Reading text:
-- Opening Marker --

Means, Standard Deviations, Reliabilities, and Correlations of Variables in Samples 1 and 2.
Note. Cronbach’s αs are shown as the diagonal elements.
**p < .01. ***p < .001.
Hypotheses Testing
We then assessed the mediation and moderated mediation hypotheses using the PROCESS macro developed by Hayes (2013). This approach was used as it makes no assumptions that the total and indirect effects are normally distributed, and it allows for the estimation of bootstrapped CIs for hypothesized paths in the model. Results of the analyses are summarized in Table 2.
Summary of Mediation Analyses for Samples 1 and 2.
Note. CI = confidence interval.
Hypothesis 1 proposed that the relationship between career adaptability and job search self-efficacy was mediated by self-monitoring ability. As shown in Table 2, the total effect (Sample 1 total effect = .40, SE = .04, 95% CI [.32, .48]; Sample 2 total effect = .43, SE = .05, 95% CI [.34, .52]) and direct effect (Sample 1 direct effect = .31, SE = .04, 95% CI [.22, .40]; Sample 2 direct effect = .31, SE = .04, 95% CI [.23, .39]) were significant for both samples. Career adaptability was also found to have an indirect effect on job search self-efficacy in both Sample 1 (indirect effect = .09, SE = .03, 95% CI [.04, .15] and Sample 2 (indirect effect = .12, SE = .03, 95% CI [.06, .25]). Given that the CIs for the indirect effects were positive and do not include zero, Hypothesis 1 was supported.
We further posited that the strength of the indirect effect of career adaptability on job search self-efficacy would be conditional on the level of academic effort (Hypothesis 2). Specifically, academic effort will act as a second-stage moderator, moderating the path between self-monitoring ability and job search self-efficacy. The cross product term between self-monitoring ability and academic effort in predicting job search self-efficacy was significant (B = .08, SE = .03, 95% CI [.02, .14]). Simple slopes were plotted to demonstrate the nature of the significant interaction. As depicted in Figure 2, there was a stronger positive relationship between self-monitoring ability and job search self-efficacy when academic effort was high (B = .56, SE = .04, 95% CI [.49, .63]) as opposed to when it was low (B = .39, SE = .05, 95% CI [.29, .49]).

-- Closing Marker --

Exercise requirements:
Decide whether each statement agrees with the excerpt on career adaptability and job search self-efficacy, answering yes or no and quoting the words of the excerpt that settle it.
1. The mediation hypotheses were tested with the PROCESS macro developed by Hayes.
2. Academic effort was expected to act as a first-stage moderator.
3. Self-monitoring ability and job search self-efficacy had a stronger positive relationship when academic effort was low.

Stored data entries

-- Opening Marker --

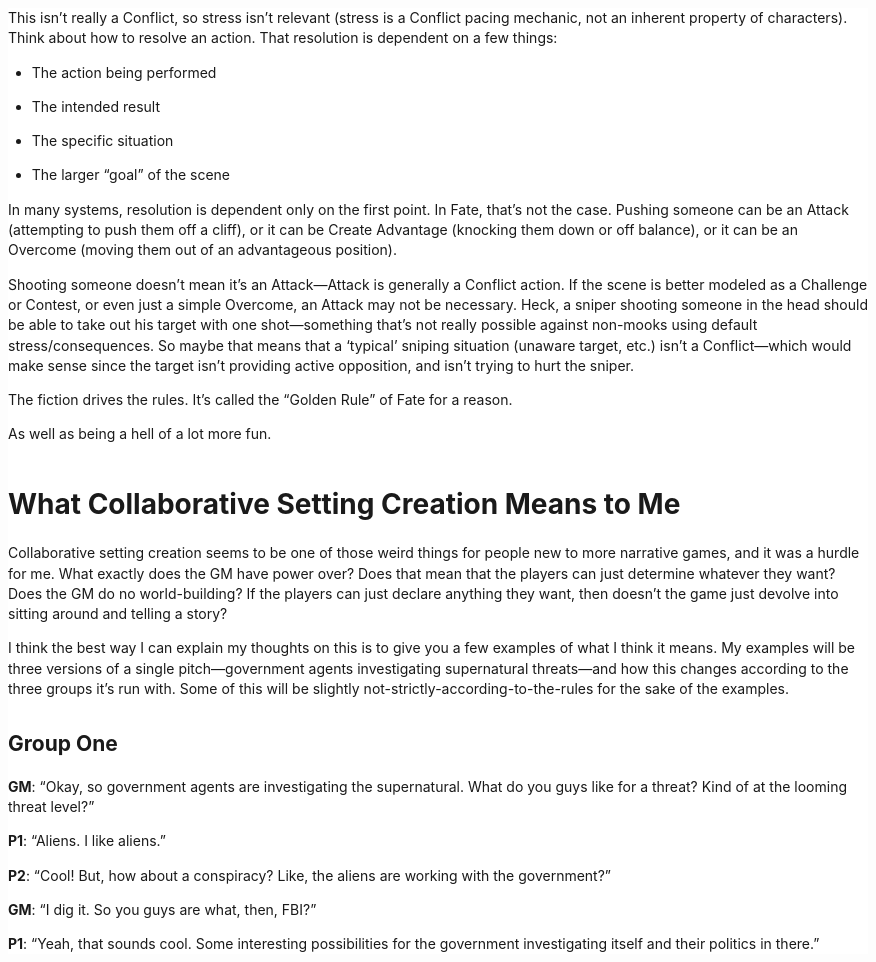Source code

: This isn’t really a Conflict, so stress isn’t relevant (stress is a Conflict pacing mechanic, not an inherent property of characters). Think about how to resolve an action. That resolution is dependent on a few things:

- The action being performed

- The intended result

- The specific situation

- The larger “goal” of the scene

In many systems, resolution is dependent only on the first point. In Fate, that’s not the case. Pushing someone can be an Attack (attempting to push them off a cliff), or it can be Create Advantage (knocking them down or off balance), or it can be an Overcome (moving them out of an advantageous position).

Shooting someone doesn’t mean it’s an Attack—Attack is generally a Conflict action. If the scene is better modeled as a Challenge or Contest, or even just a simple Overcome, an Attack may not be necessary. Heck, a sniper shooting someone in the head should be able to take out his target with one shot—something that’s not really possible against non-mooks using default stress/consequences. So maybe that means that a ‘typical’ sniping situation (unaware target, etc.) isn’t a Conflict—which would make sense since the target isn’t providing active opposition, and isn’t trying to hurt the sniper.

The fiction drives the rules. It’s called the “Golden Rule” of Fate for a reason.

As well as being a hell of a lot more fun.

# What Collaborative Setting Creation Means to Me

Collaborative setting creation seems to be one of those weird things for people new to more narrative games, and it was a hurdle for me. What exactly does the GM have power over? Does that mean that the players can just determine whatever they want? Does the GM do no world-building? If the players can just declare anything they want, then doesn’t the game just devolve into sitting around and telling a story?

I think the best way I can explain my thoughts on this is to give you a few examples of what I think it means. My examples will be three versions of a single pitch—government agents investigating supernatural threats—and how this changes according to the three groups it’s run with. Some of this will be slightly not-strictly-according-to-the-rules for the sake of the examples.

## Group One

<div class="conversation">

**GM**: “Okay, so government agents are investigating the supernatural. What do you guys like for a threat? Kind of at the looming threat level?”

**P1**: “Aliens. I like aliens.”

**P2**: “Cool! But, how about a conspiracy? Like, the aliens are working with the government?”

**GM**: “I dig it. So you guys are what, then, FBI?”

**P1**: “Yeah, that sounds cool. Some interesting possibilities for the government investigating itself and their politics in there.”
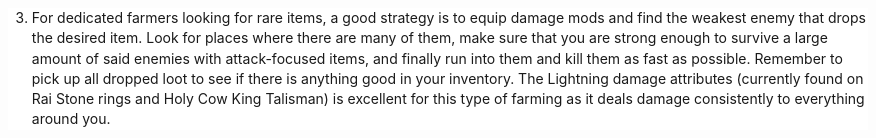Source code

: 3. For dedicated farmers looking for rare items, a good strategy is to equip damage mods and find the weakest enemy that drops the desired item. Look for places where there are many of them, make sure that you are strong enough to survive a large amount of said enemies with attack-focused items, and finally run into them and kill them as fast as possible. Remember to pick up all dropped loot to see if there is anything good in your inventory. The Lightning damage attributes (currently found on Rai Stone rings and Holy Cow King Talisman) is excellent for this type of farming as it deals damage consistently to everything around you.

-- Closing Marker --

Reply to the task:
1. Yes: "using the PROCESS macro developed by Hayes (2013)"
2. No: "academic effort will act as a second-stage moderator"
3. No: "there was a stronger positive relationship between self-monitoring ability and job search self-efficacy when academic effort was high"